+++ GIVEN TEXT

Clinical practice differs in North America and Europe regarding the initiation time of antithrombotic prophylaxis in surgical patients. In Europe, low-molecular-weight heparin is usually initiated 12 hours preoperatively.^{8-11, 13-16, 18, 21-24, 26-29} The European approach recognizes that deep vein thrombosis typically originates perioperatively and that preoperative prophylaxis may optimize antithrombotic effectiveness.^30-32 Delayed initiation (12-24 hours postoperatively) of low-molecular-weight heparin prophylaxis is standard practice in North America to minimize bleeding risk.^{7, 12, 17, 19, 20, 33} This difference in clinical practice has led to the expressed need (by the International Consensus Statement) for a level 1 randomized trial evaluating the time of initiation of low-molecular-weight heparin thromboprophylaxis.⁶

Low-molecular-weight heparin prophylaxis has been administered once daily in patients undergoing elective hip surgery, except in the United States, where the most common regimen has been twice daily. Clinical practice in the United States reflects initial regulatory agencies approval of a twice-daily low-molecular-weight heparin regimen.^{7, 12, 20} Subsequently, once-daily administration of low-molecular-weight heparin was approved because similar outcomes were observed by direct comparison with the twice-daily regimen in a double-blind randomized trial.¹⁹

It is possible that low-molecular-weight heparin administered in closer proximity to surgery, either immediately preoperatively or early postoperatively once daily, may be more effective than the present clinical practice. This just-in-time concept harmonizes with the understanding that the risk of thrombosis starts perioperatively.^30-32 Recently, 2 published studies evaluated low-molecular-weight heparin prophylaxis administered either immediately preoperatively^{25, 34} or early postoperatively³⁴ vs oral anticoagulant prophylaxis.

++++++

DIRECTIONS FOR THIS TASK> Return the part of the heparin prophylaxis text between "It is possible" and "oral anticoagulant prophylaxis.", inclusive, copied word for word.

+++ DATASET EXCERPTS

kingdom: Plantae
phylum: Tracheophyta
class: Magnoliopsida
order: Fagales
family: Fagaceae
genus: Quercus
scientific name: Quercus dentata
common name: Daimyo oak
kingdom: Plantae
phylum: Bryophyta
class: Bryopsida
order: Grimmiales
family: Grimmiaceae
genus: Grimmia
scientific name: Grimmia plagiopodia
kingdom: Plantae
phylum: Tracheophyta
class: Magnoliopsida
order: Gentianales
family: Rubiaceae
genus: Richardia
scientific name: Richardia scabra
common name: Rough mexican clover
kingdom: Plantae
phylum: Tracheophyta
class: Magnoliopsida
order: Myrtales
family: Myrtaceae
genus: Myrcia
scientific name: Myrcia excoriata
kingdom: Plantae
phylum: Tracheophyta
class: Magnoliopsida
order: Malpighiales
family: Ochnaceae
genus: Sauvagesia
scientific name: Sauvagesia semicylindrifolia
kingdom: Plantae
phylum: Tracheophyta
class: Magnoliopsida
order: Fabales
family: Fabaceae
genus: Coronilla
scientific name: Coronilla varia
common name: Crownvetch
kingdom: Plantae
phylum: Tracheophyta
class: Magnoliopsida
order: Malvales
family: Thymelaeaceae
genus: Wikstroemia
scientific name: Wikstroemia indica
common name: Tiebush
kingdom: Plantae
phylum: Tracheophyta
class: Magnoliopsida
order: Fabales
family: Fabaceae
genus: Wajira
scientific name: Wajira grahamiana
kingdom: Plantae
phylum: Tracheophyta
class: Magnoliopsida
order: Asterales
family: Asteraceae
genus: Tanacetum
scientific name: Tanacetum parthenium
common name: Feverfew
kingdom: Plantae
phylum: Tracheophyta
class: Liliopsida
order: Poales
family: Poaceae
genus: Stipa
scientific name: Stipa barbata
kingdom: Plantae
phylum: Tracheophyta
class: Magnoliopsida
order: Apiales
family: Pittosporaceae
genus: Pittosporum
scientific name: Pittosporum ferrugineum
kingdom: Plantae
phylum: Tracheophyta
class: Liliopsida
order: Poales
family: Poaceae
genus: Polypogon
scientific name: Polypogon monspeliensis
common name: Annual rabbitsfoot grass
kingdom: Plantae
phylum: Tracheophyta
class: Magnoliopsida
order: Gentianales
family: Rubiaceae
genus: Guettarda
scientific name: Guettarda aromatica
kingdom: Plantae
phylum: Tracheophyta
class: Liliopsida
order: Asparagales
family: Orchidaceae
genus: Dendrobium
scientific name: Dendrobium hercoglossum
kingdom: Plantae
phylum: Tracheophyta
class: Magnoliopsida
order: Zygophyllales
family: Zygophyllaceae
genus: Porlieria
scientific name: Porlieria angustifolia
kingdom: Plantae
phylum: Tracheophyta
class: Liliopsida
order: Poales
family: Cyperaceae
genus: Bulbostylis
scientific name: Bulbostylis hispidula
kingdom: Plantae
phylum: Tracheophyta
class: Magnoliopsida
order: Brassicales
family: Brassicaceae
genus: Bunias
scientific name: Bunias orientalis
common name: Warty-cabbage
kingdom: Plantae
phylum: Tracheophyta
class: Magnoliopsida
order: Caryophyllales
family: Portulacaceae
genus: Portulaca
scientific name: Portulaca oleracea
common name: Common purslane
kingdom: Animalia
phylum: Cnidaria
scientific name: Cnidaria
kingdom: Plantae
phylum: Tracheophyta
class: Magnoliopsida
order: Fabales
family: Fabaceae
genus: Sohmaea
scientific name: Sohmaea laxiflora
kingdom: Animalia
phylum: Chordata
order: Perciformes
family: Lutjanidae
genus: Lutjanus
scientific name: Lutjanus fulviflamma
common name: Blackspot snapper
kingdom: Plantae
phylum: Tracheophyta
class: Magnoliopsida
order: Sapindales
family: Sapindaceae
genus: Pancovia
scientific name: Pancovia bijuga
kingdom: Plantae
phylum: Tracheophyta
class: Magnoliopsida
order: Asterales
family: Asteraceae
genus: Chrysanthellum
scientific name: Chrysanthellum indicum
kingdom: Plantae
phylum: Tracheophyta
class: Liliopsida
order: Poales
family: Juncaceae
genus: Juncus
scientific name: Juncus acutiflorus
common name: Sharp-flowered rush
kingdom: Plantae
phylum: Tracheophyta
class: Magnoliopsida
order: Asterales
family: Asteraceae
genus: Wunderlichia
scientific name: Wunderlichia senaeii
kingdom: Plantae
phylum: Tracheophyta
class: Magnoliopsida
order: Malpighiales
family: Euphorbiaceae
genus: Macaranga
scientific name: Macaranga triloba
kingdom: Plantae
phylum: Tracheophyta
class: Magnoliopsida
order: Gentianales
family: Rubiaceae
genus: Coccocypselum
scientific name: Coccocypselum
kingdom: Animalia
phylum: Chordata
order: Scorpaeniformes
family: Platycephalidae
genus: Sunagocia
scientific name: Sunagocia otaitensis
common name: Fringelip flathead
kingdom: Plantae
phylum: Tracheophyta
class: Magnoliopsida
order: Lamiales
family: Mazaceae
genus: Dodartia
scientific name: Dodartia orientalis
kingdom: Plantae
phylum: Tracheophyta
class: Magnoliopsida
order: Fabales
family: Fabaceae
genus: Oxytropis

++++++

WRITTEN REPLY>
It is possible that low-molecular-weight heparin administered in closer proximity to surgery, either immediately preoperatively or early postoperatively once daily, may be more effective than the present clinical practice. This just-in-time concept harmonizes with the understanding that the risk of thrombosis starts perioperatively.^30-32 Recently, 2 published studies evaluated low-molecular-weight heparin prophylaxis administered either immediately preoperatively^{25, 34} or early postoperatively³⁴ vs oral anticoagulant prophylaxis.